---------- Text shown ----------

Add files using upload-large-folder tool

0e8271d verified 3 months ago

7.16 kB

	---
	base_model:
	- Wan-AI/Wan2.2-I2V-A14B
	base_model_relation: quantized
	pipeline_tag: image-to-video
	tags:
	- dfloat11
	- df11
	- lossless compression
	- 70% size, 100% accuracy
	---

	# DFloat11 Compressed Model: `Wan-AI/Wan2.2-I2V-A14B`

	This is a DFloat11 losslessly compressed version of the original `Wan-AI/Wan2.2-I2V-A14B` model. It reduces model size by 32% compared to the original BFloat16 model, while maintaining bit-identical outputs and supporting efficient GPU inference.

----------

## Exercise aim
Rewrite the stretch of the model card from "This is a DFloat11" through "efficient GPU inference.", changing "BFloat16" to "FP16".

---------- Information shown ----------

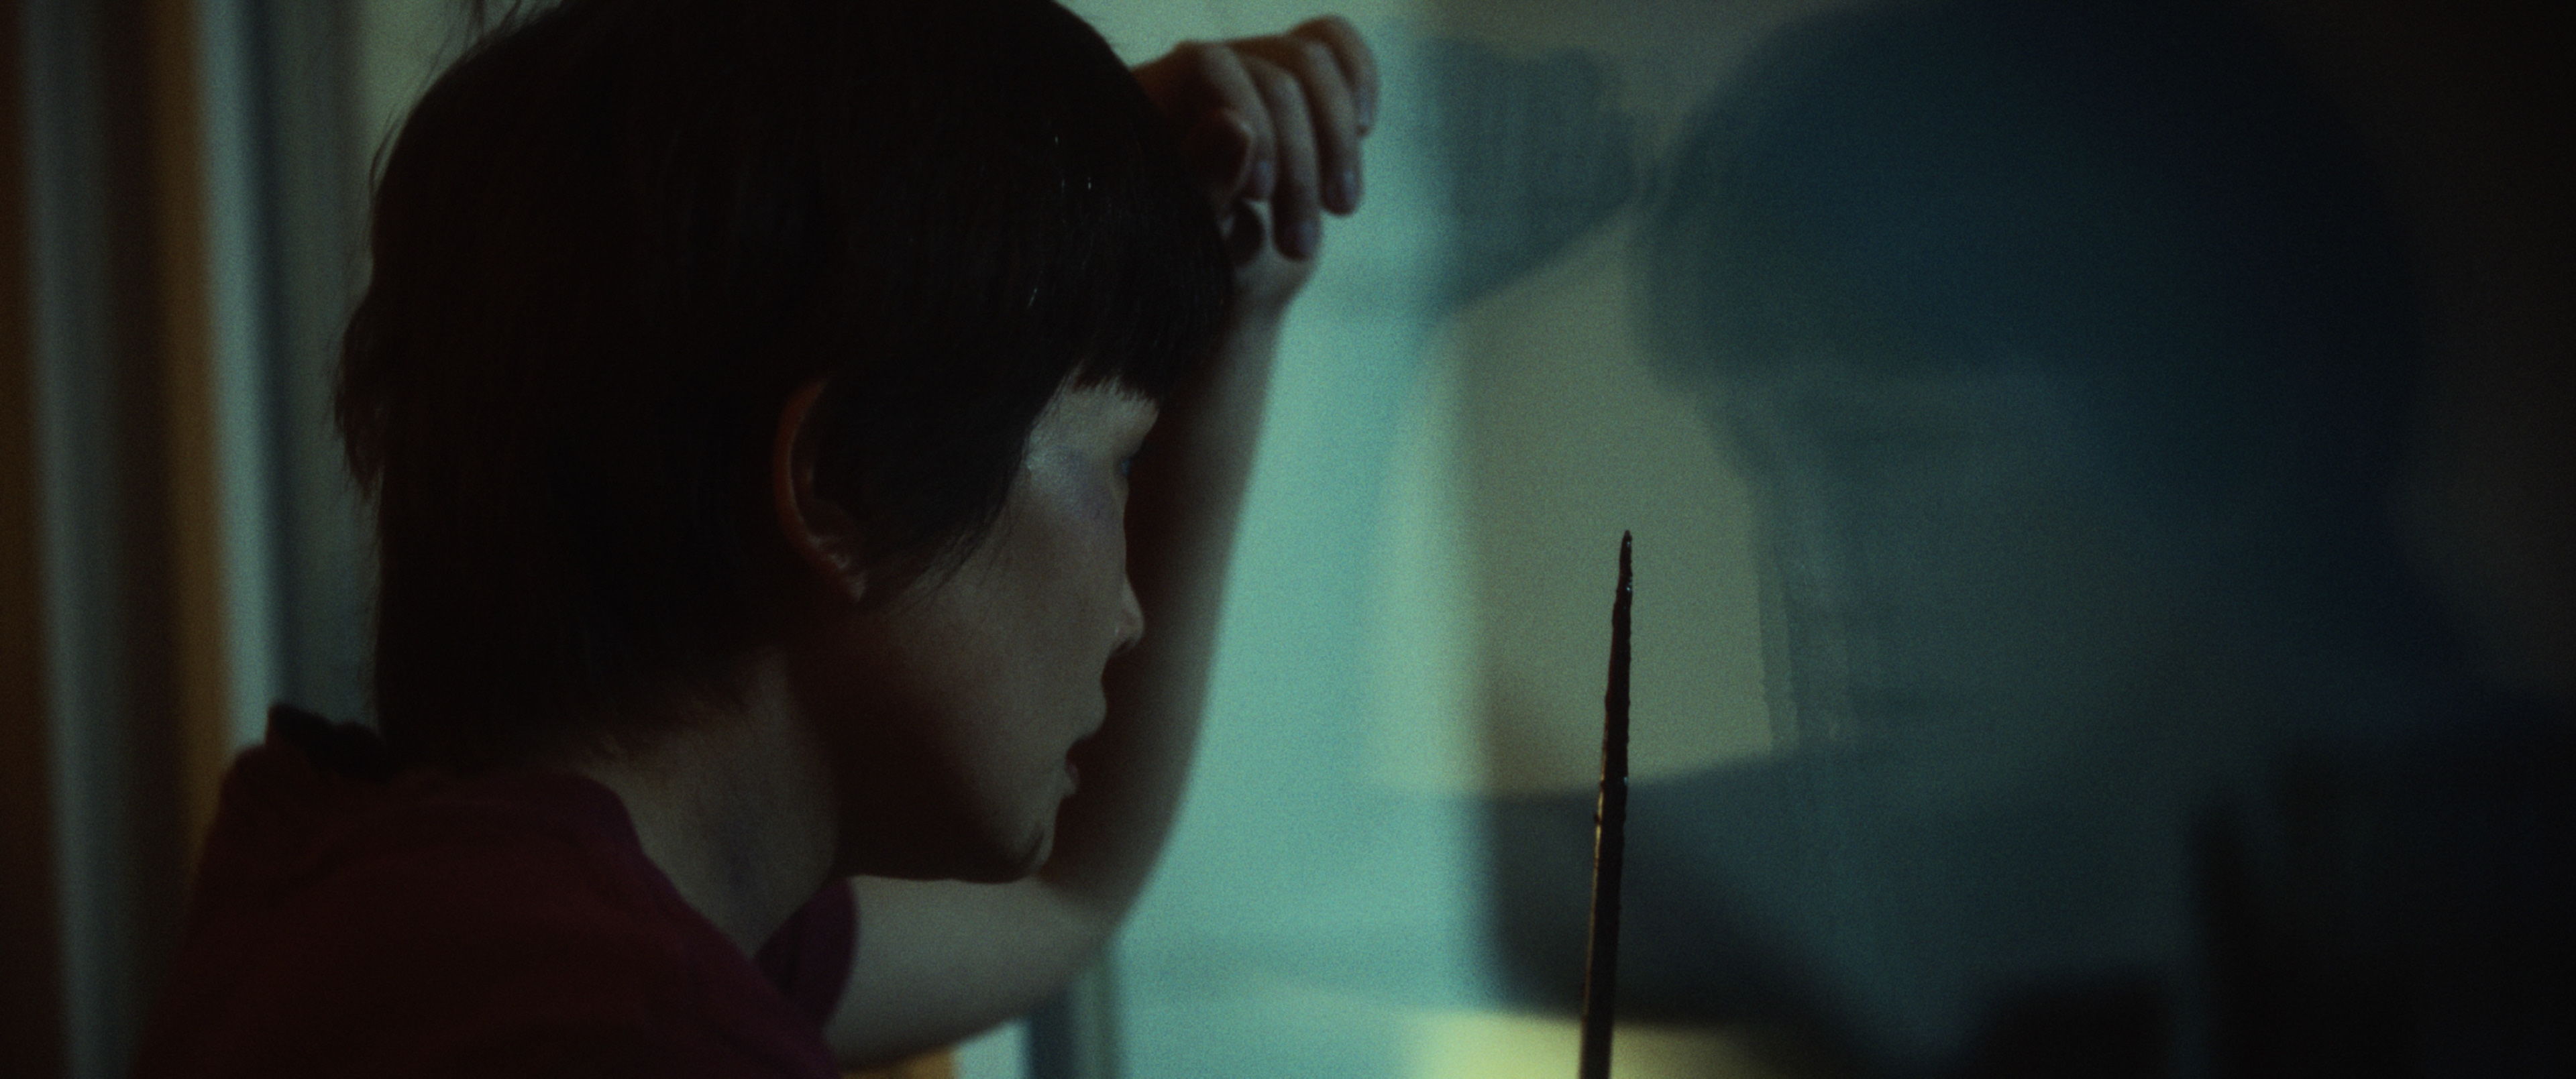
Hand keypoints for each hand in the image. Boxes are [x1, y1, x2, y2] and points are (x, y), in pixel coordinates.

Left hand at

----------

## Task response
This is a DFloat11 losslessly compressed version of the original `Wan-AI/Wan2.2-I2V-A14B` model. It reduces model size by 32% compared to the original FP16 model, while maintaining bit-identical outputs and supporting efficient GPU inference.